“Robosigning,” or the practice of mortgage lender employees processing foreclosure documents without personal knowledge of the case, has been a source of litigation nationwide. Advocates for property owners in foreclosure say that robosigning has led to errors that have unfairly caused some people to lose their homes. However, the Nevada Association of Realtors said, laws to restrict robosigning have harmed the real estate industry in the state.
With the Nevada Legislature’s 2013 session opening yesterday, the association is asking lawmakers to amend a recently enacted statute that makes robosigning more difficult. The law went into effect in October 2011. Since then, the real estate industry says, foreclosures have dropped significantly. The foreclosure rate in Nevada dropped 57 percent from 2011 to 2012 and the number of sales of foreclosed homes has also gone way down as a percentage of all sales.

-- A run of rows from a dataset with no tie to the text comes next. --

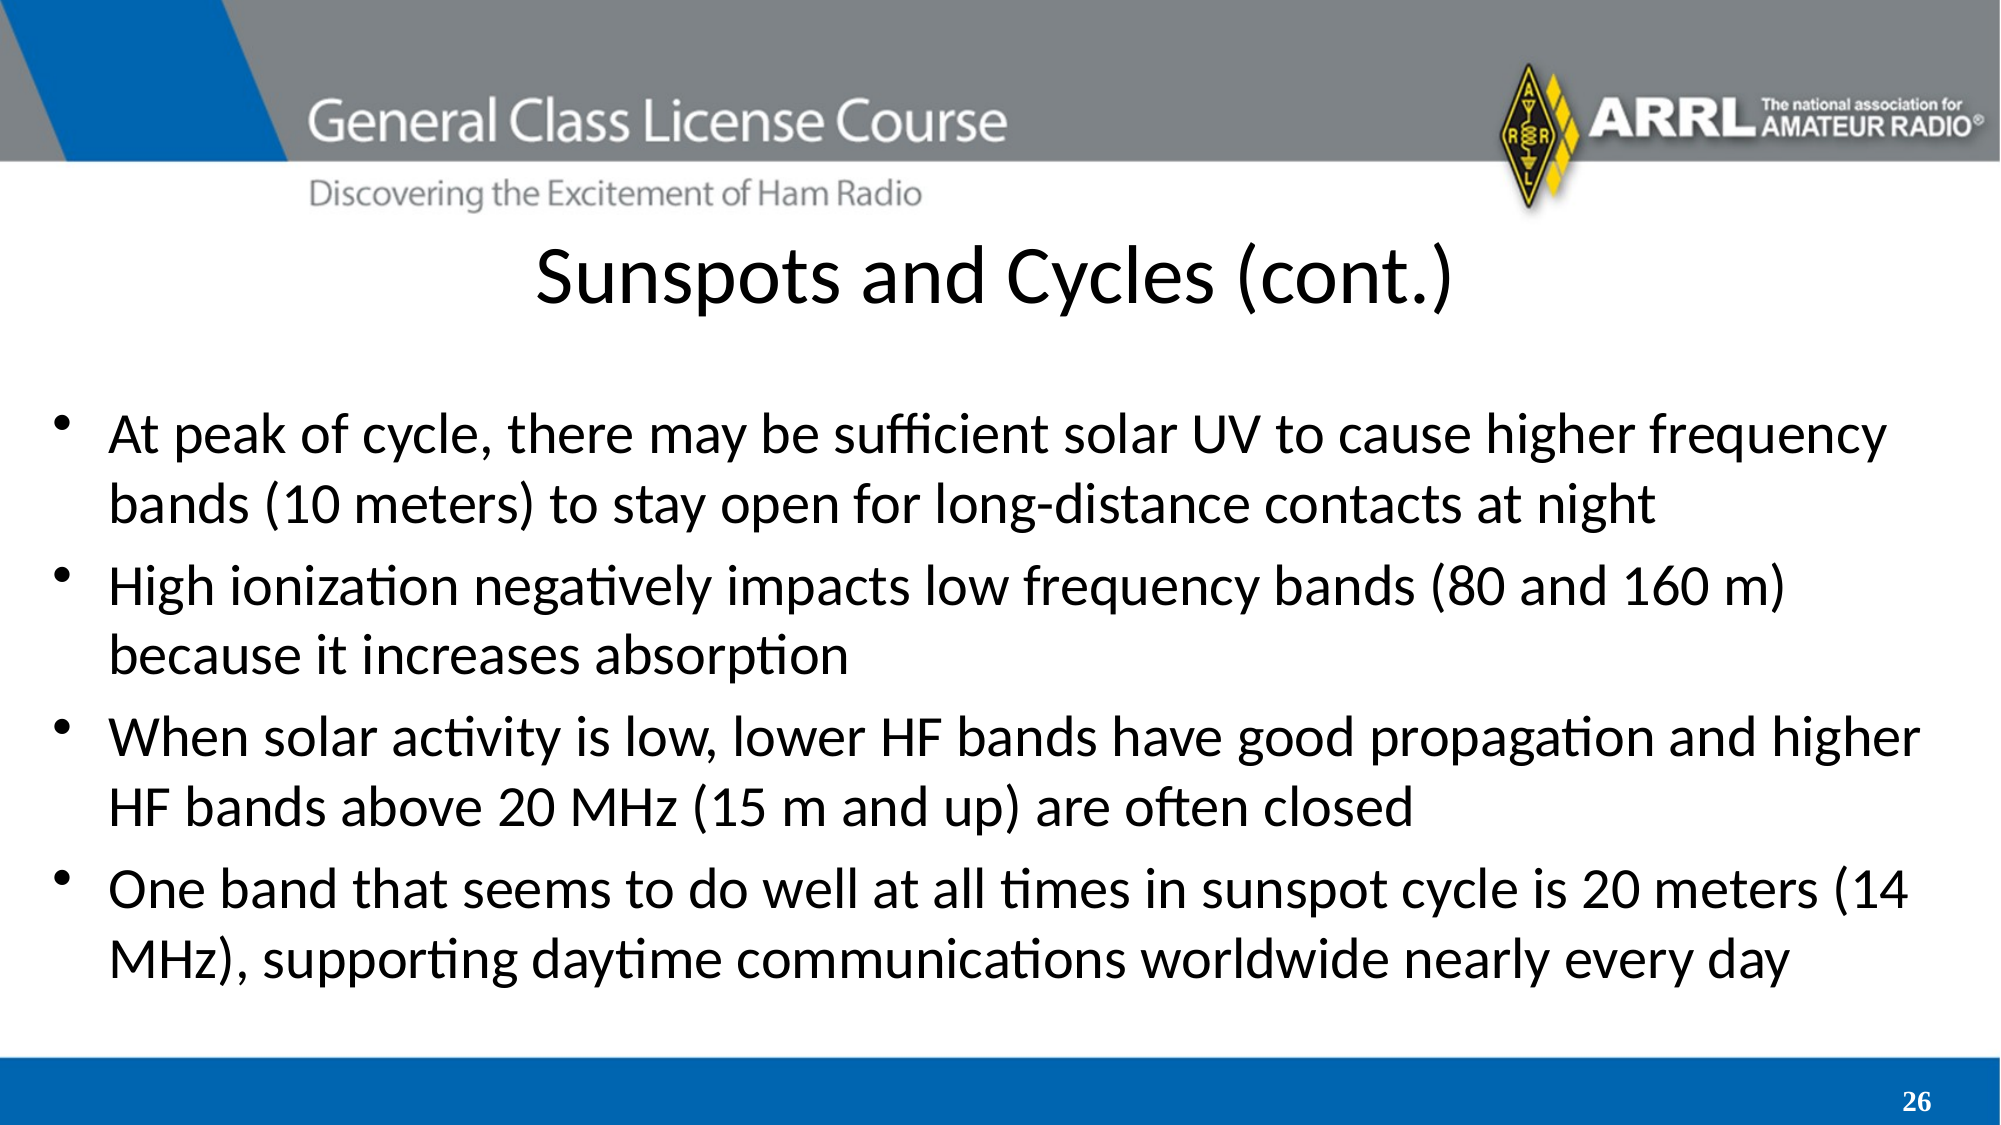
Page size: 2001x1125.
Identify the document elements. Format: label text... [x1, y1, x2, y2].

title Sunspots and Cycles (cont.) [96, 212, 1897, 356]
picture [0, 0, 2001, 1125]
list At peak of cycle, there may be sufficient solar UV to cause higher frequency bands (10 meters) to stay open for long-distance contacts at night High ionization negatively impacts low frequency bands (80 and 160 m) because it increases absorption When solar activity is low, lower HF bands have good propagation and higher HF bands above 20 MHz (15 m and up) are often closed One band that seems to do well at all times in sunspot cycle is 20 meters (14 MHz), supporting daytime communications worldwide nearly every day [37, 387, 1950, 1075]
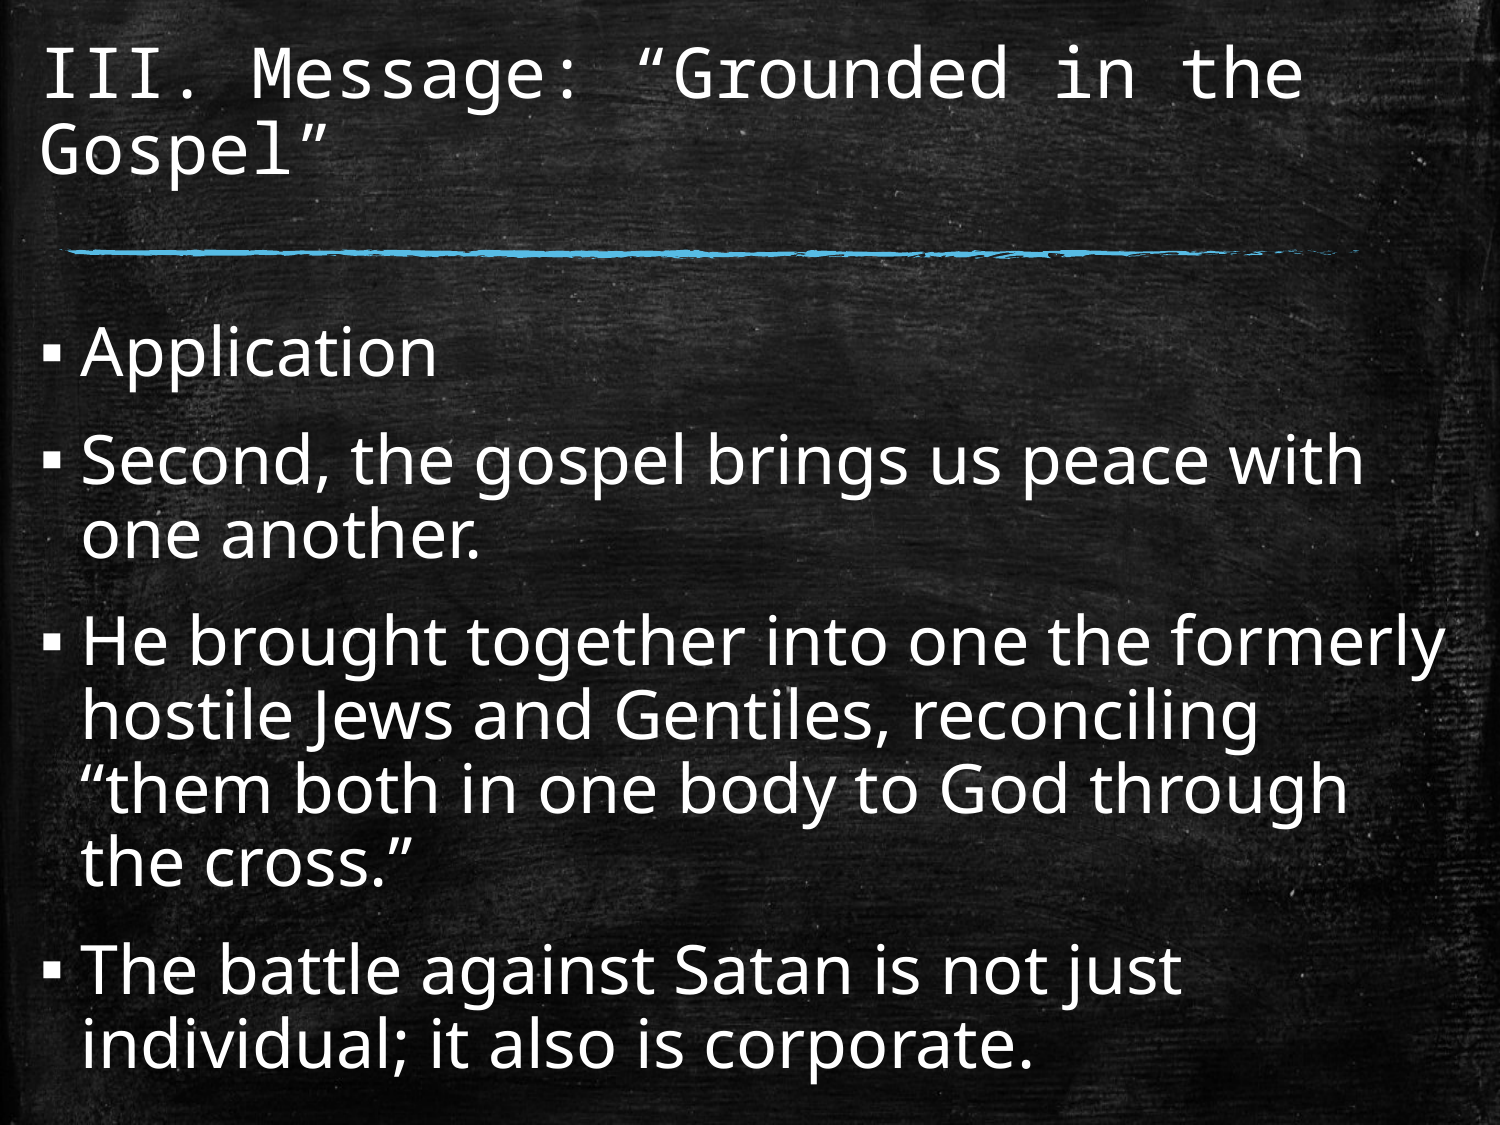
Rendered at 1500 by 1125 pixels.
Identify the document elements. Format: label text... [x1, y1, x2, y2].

list Application Second, the gospel brings us peace with one another. He brought together into one the formerly hostile Jews and Gentiles, reconciling “them both in one body to God through the cross.” The battle against Satan is not just individual; it also is corporate. [24, 310, 1475, 1096]
title III. Message: “Grounded in the Gospel” [24, 29, 1475, 198]
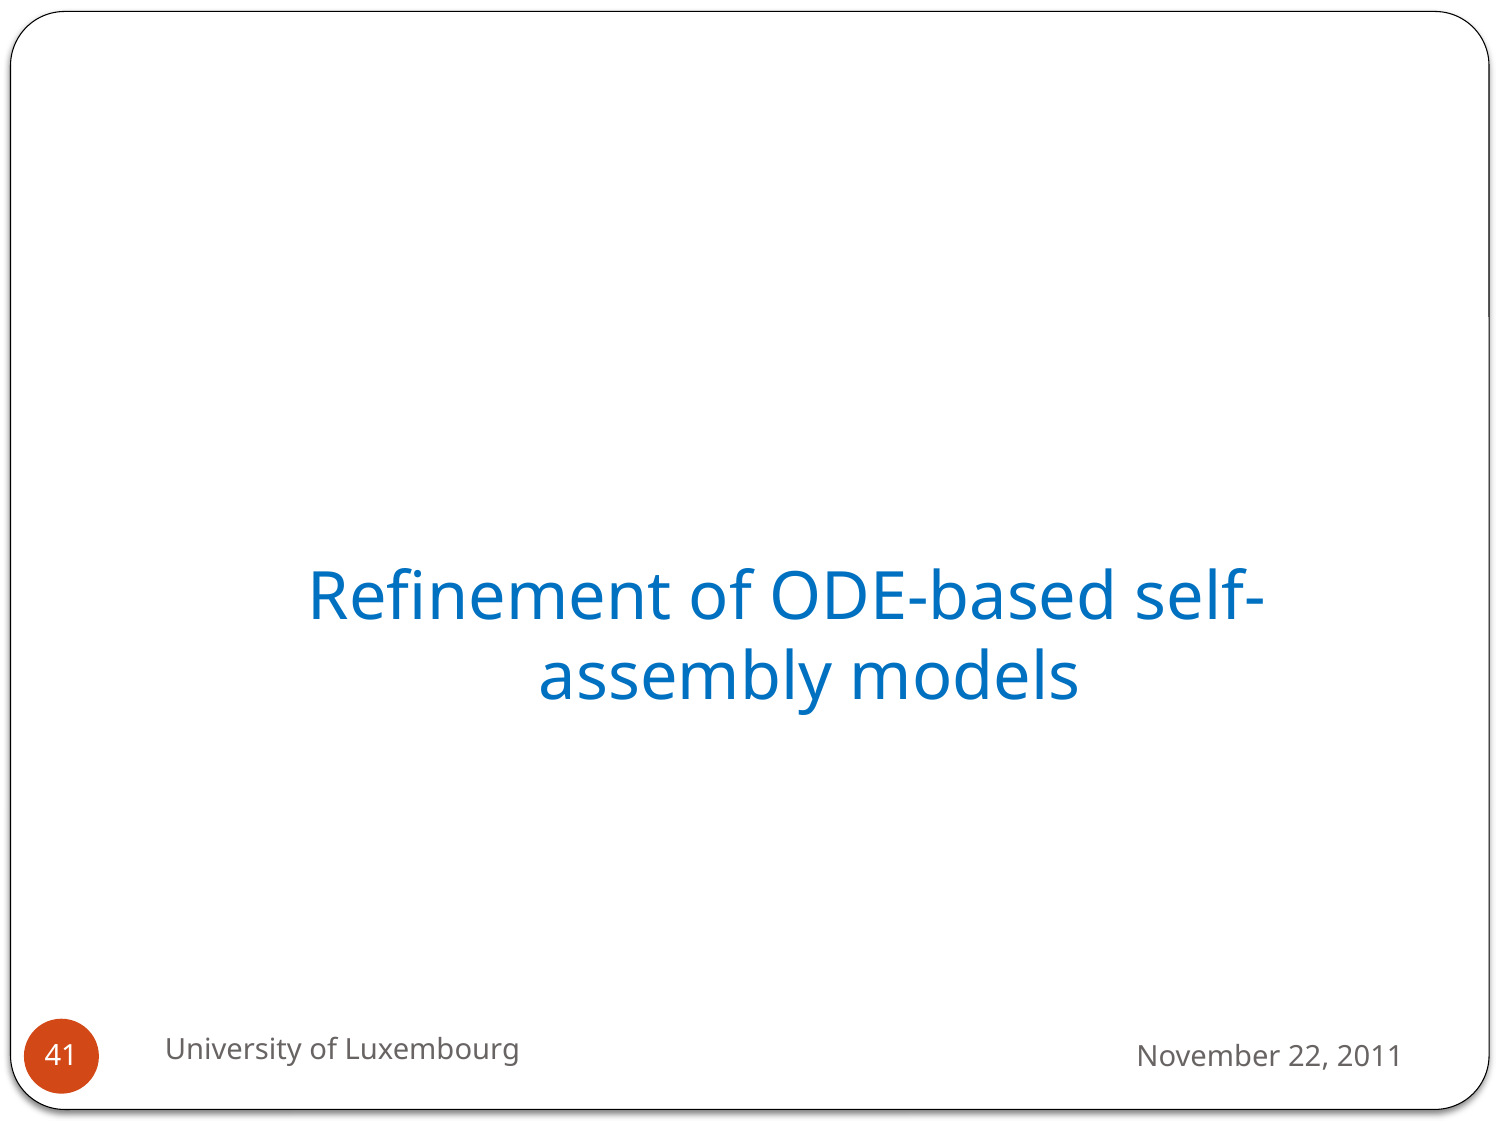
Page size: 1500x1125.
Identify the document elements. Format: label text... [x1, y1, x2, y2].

slide_number 41 [23, 1018, 99, 1094]
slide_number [1012, 1015, 1419, 1094]
list Refinement of ODE-based self-assembly models [150, 237, 1425, 988]
footer University of Luxembourg [150, 1012, 800, 1088]
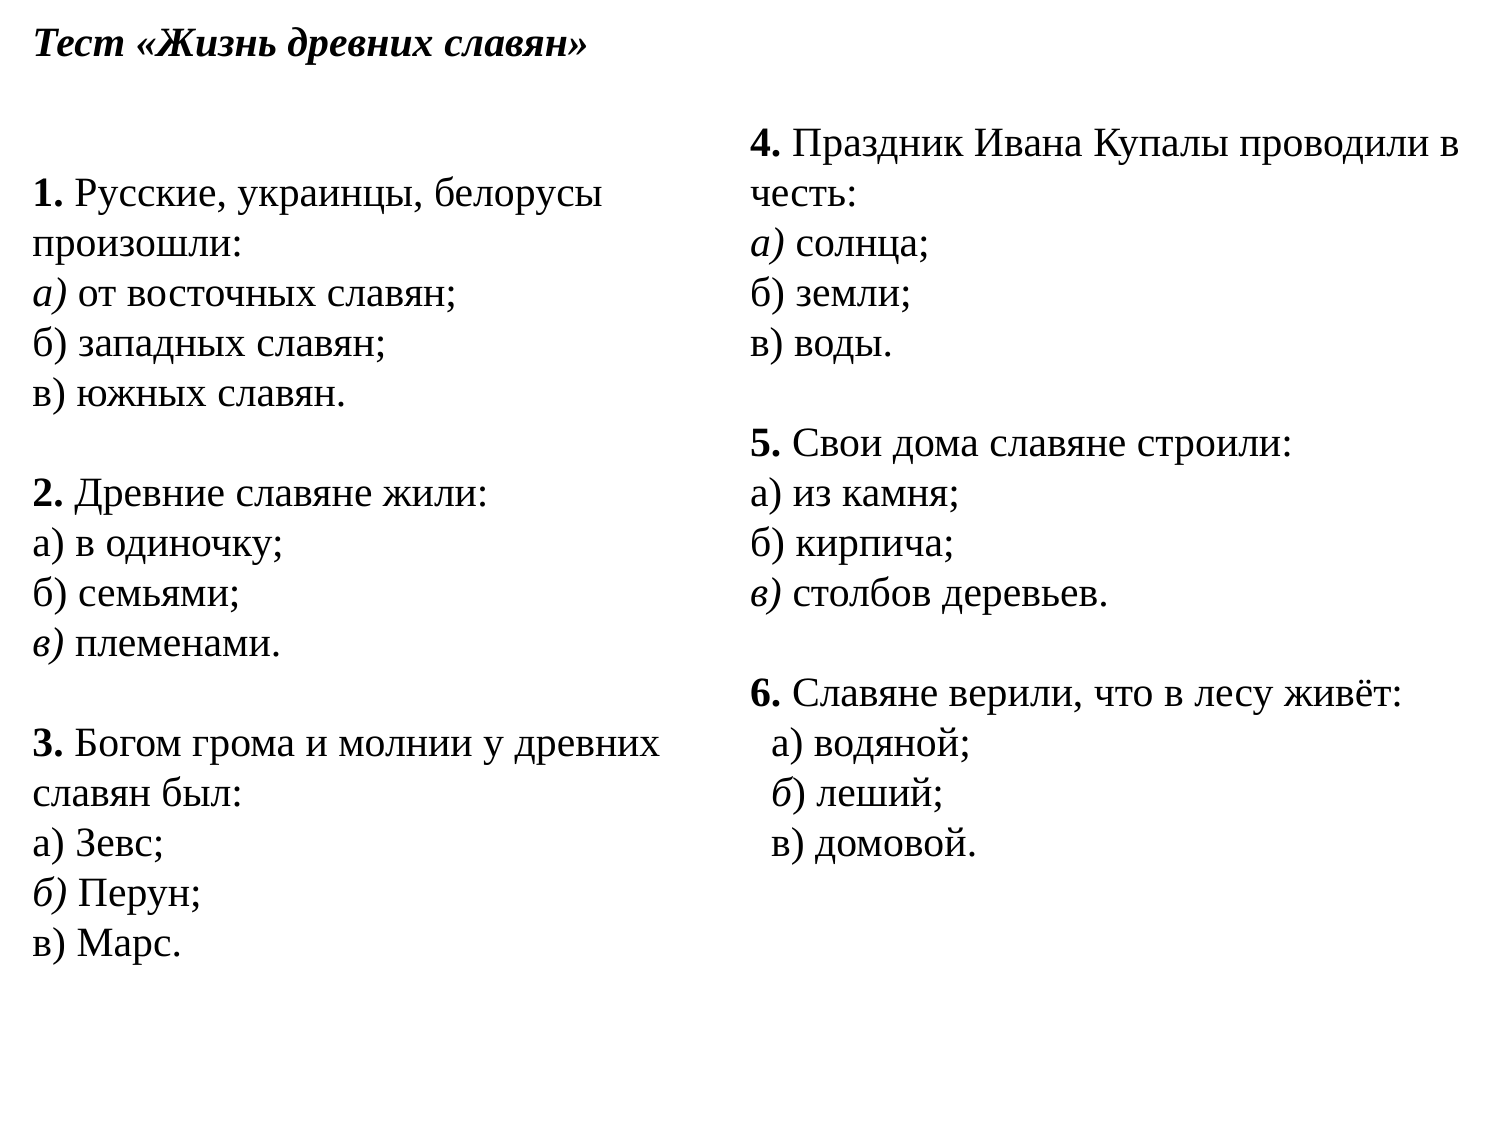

Of course, there are several reasons that foreclosures are down in Nevada, including improvement to the economy and nationwide litigation settlement that gives banks incentive to accept mortgage renegotiations and short sales. But the 2011 law, which requires lenders to provide a signed affidavit swearing they have personal knowledge of the documentary history of a house in default before they execute foreclosure documents, has had an onerous effect on the real estate market by keeping home in default in the hands of the homeowners.
If the Legislature chooses to take another look at the robosigning statute, it will have to balance the rights of homeowners with the interests of local business.